_WRITTEN TASK:_
Where the data below has the string "documentclass", return the whole line.

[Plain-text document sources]
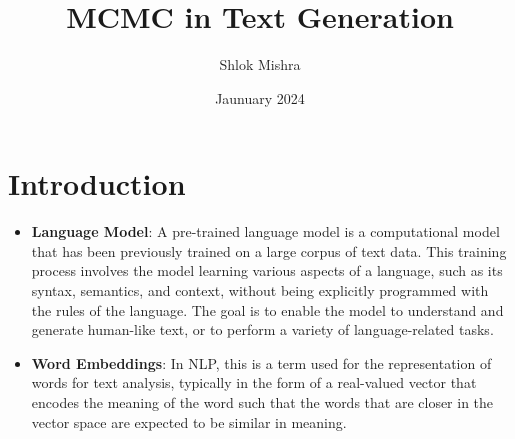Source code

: \documentclass{article}
\title{MCMC in Text Generation}
\author{Shlok Mishra}
\date{Jaunuary 2024}
\begin{document}
\maketitle

%     

\section{Introduction}

\begin{itemize}
    \item \textbf{Language Model}: A pre-trained language model is a computational model that has been previously trained on a large corpus of text data. This training process involves the model learning various aspects of a language, such as its syntax, semantics, and context, without being explicitly programmed with the rules of the language. The goal is to enable the model to understand and generate human-like text, or to perform a variety of language-related tasks.

    \item \textbf{Word Embeddings}: In NLP, this is a term used for the representation of words for text analysis, typically in the form of a real-valued vector that encodes the meaning of the word such that the words that are closer in the vector space are expected to be similar in meaning.



\end{itemize}
\end{document}
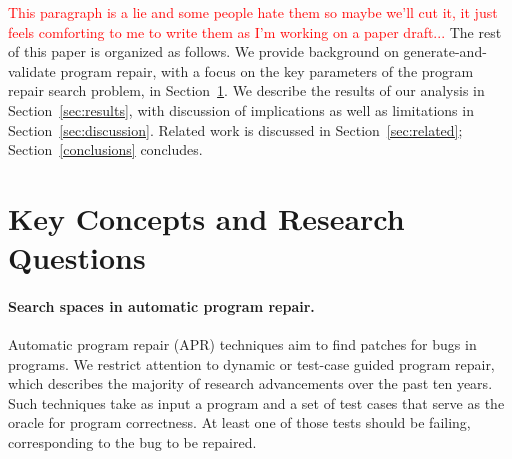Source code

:\documentclass[sigconf, timestamp-false, anonymous=true]{acmart}
\newcommand\todo[1]{\textcolor{red}{#1}}
\begin{document}
\todo{This paragraph is a lie and some people hate them so maybe we'll cut it,
  it just feels comforting to me to write them as I'm working on a paper draft...}
The rest of this paper is organized as follows.  We provide background on
generate-and-validate program repair, with a focus on the key parameters of the
program repair search problem, in Section~\ref{sec:background}.  We describe the results of our analysis in
Section~\ref{sec:results}, with discussion of implications as well as
limitations in Section~\ref{sec:discussion}.  Related work is discussed in
Section~\ref{sec:related}; Section~\ref{conclusions} concludes.

\section{Key Concepts and Research Questions}
\label{sec:background}

\paragraph{Search spaces in automatic program repair.} Automatic program repair (APR) techniques aim to find patches for bugs in
programs.  We restrict attention to dynamic or test-case guided program repair,
which describes the majority of research advancements over the past ten years.
Such techniques take as input a program and a set of test cases that serve as
the oracle for program correctness.  At least one of those tests should be
failing, corresponding to the bug to be repaired.  
\end{document}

_OUTPUT OF THE TASK:_
: \documentclass{article}
:\documentclass[sigconf, timestamp-false, anonymous=true]{acmart}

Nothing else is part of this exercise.